A0627
Title: Estimation of multiple large covariance matrices and its application to high-dimensional quadratic discriminant analysis
Authors: Yingli Qin - University of Waterloo (Canada) [presenting]
Mu Zhu - University of Waterloo (Canada)
Liyuan Zheng - University of Waterloo (Canada)
Yilei Wu - University of Waterloo (Canada)
Weiming Li - Shanghai University of Finance and Economics (China)
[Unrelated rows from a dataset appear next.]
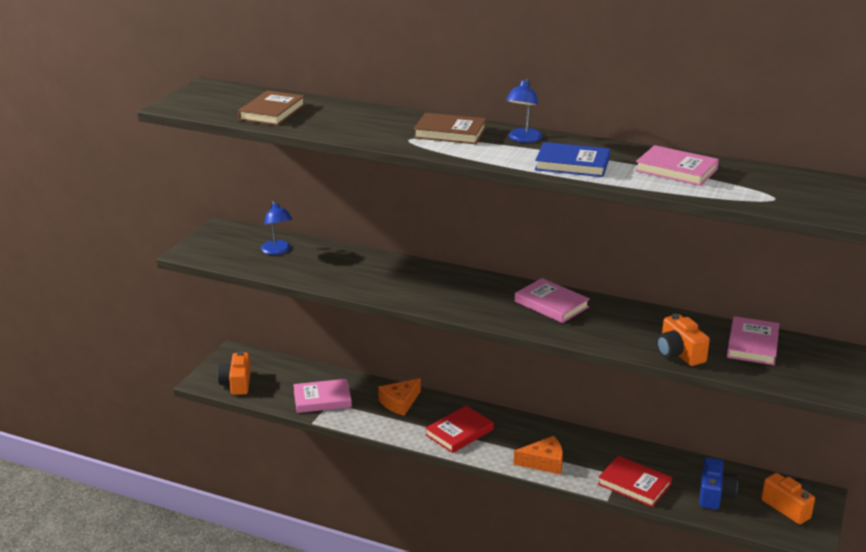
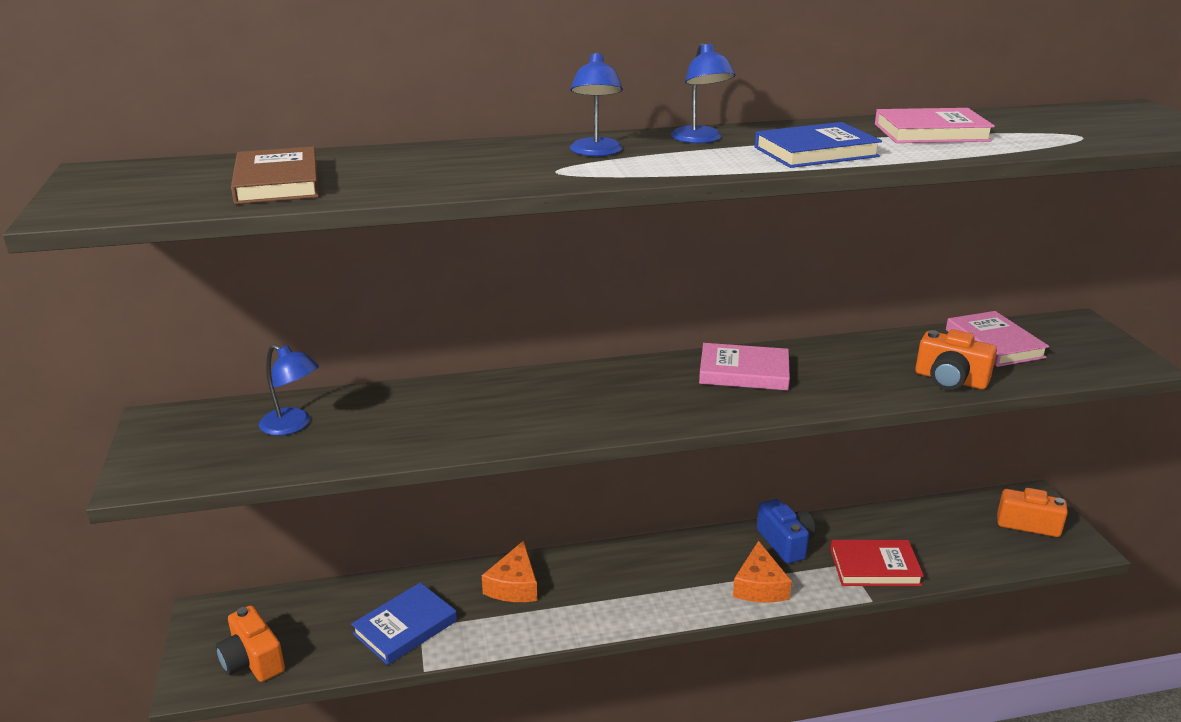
camera: 35 degrees left, 0 degrees up
(322, 399) = (405, 627): pink book -> blue book
(450, 133) = (596, 152): brown book -> blue lamp
(459, 432) = (627, 592): red book -> none
(544, 462) = (759, 586): orange cheese -> orange cheese turned 135 degrees clockwise
(714, 495) = (955, 541): blue camera -> blue camera (785, 543)

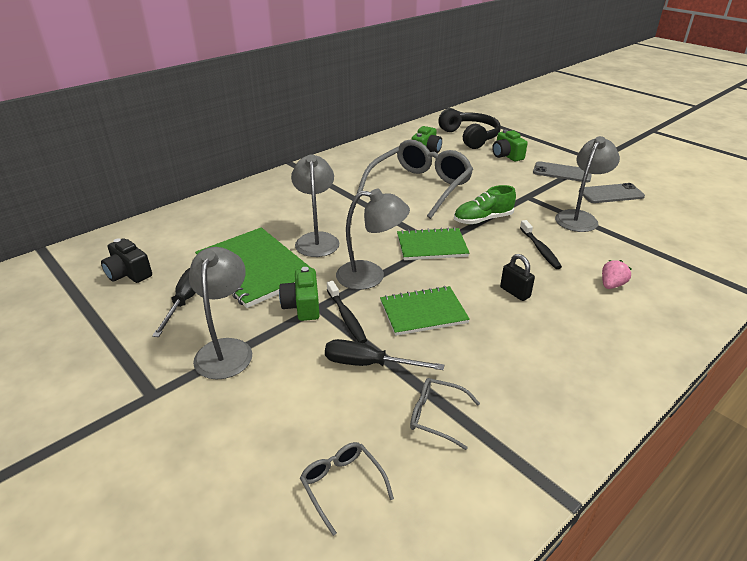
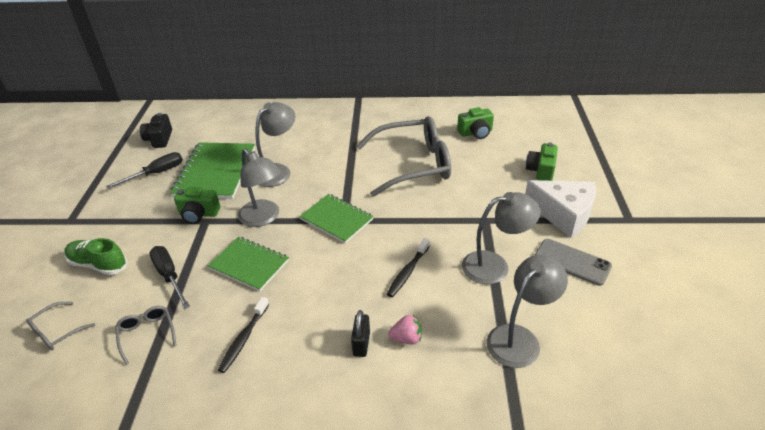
camera: 45 degrees right, 5 degrees up
(226, 349) = (129, 217): grey lamp -> grey lamp (519, 338)
(302, 306) = (199, 214): green camera -> green camera turned 120 degrees counterclockwise
(342, 485) = (57, 332): grey glasses -> grey glasses turned 150 degrees counterclockwise
(346, 317) = (207, 237): black toothbrush -> black toothbrush (243, 339)
(470, 137) = (540, 135): black headphones -> none
(483, 219) = (410, 220): green shoe -> green shoe (98, 264)
(515, 292) = (327, 292): black padlock -> black padlock (361, 344)
(562, 172) = (563, 214): grey phone -> white cheese

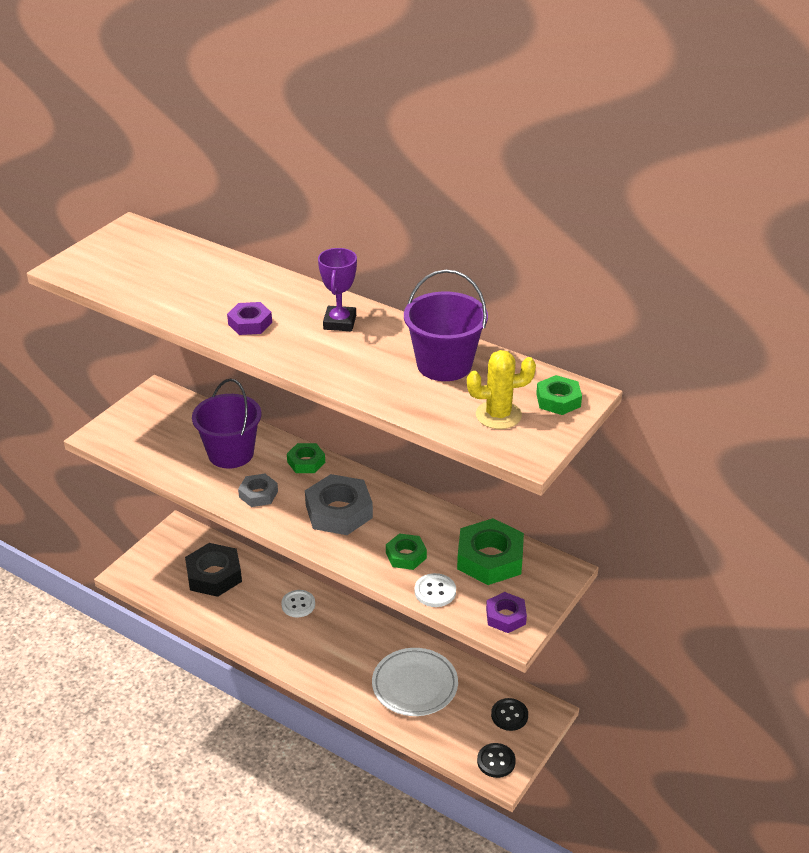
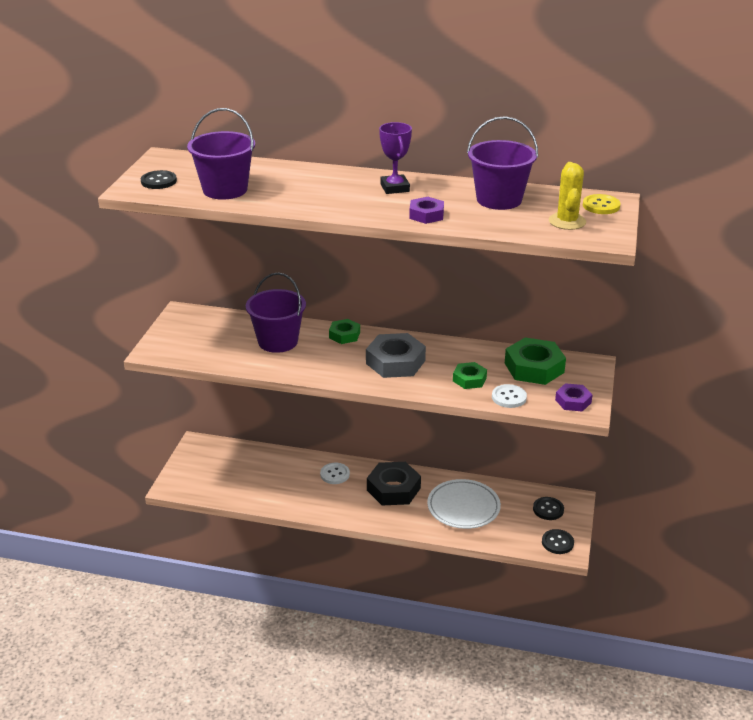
camera: 20 degrees left, 5 degrees down
(100, 262) = (158, 181): none -> black button
(158, 288) = (225, 190): none -> purple bucket
(214, 575) = (250, 470): black nut -> black nut (393, 489)
(250, 323) = (323, 199): purple nut -> purple nut (426, 215)
(258, 494) = (321, 364): grey nut -> none
(498, 415) = (567, 221): yellow cactus -> yellow cactus turned 60 degrees counterclockwise
(558, 400) = (601, 206): green nut -> yellow button

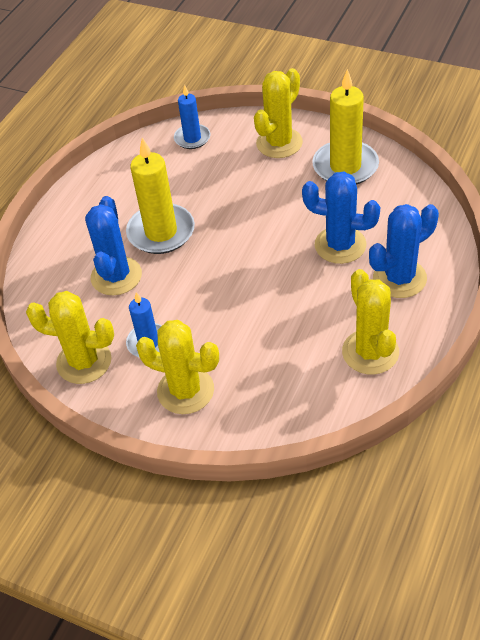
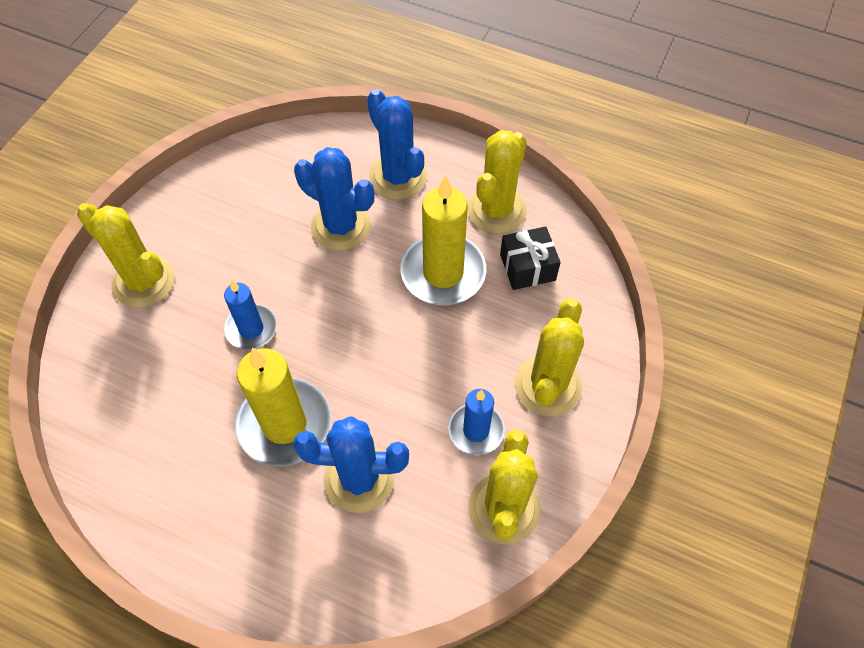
camera: 95 degrees left, 10 degrees up
(192, 138) = (99, 389): blue candle -> blue candle (251, 329)
(306, 376) = (527, 267): none -> black gift
(340, 245) = (341, 226): blue cactus -> blue cactus turned 75 degrees counterclockwise
(345, 166) = (209, 213): yellow candle -> yellow candle (443, 273)
(370, 352) = (496, 210): yellow cactus -> yellow cactus turned 45 degrees counterclockwise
Abstract: When estimating covariance matrices for data from multiple related categories, such as different subtypes of a particular disease, it is possible that these covariance matrices may exhibit shared structural components. The precision matrix (the inverse of the covariance matrix) of each category is assumed to be decomposed into a common diagonal component, a common low-rank component and a category-specific low-rank component. This decomposition can be motivated by a factor model, in which the effects of some latent factors are common across all categories while others are specific to individual categories. A method to jointly estimate these precision matrices is proposed, thereby inferring the covariance matrices as well, starting with an estimation of the number of factors. The approach incorporates a complexity penalty to promote the imposition of low-rank structures. Under moderate conditions, The consistency of the estimators is established. Furthermore, these estimators are applied to formulate a high-dimensional quadratic discriminant analysis rule. Its convergence rate is established for the classification error. Finally, the method is illustrated through numerical examples.